Task to complete: Present the lines of text in the rows below as a numbered list, leaving out blank lines and omitting the pictures.

Source material:
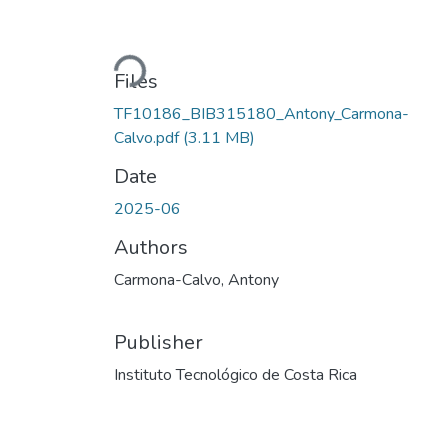
Loading...
Files
TF10186_BIB315180_Antony_Carmona-
Calvo.pdf
(3.11 MB)
Date
2025-06
Authors
Carmona-Calvo, Antony
Publisher
Instituto Tecnológico de Costa Rica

Output:
1. Loading...
2. Files
3. TF10186_BIB315180_Antony_Carmona-
4. Calvo.pdf
5. (3.11 MB)
6. Date
7. 2025-06
8. Authors
9. Carmona-Calvo, Antony
10. Publisher
11. Instituto Tecnológico de Costa Rica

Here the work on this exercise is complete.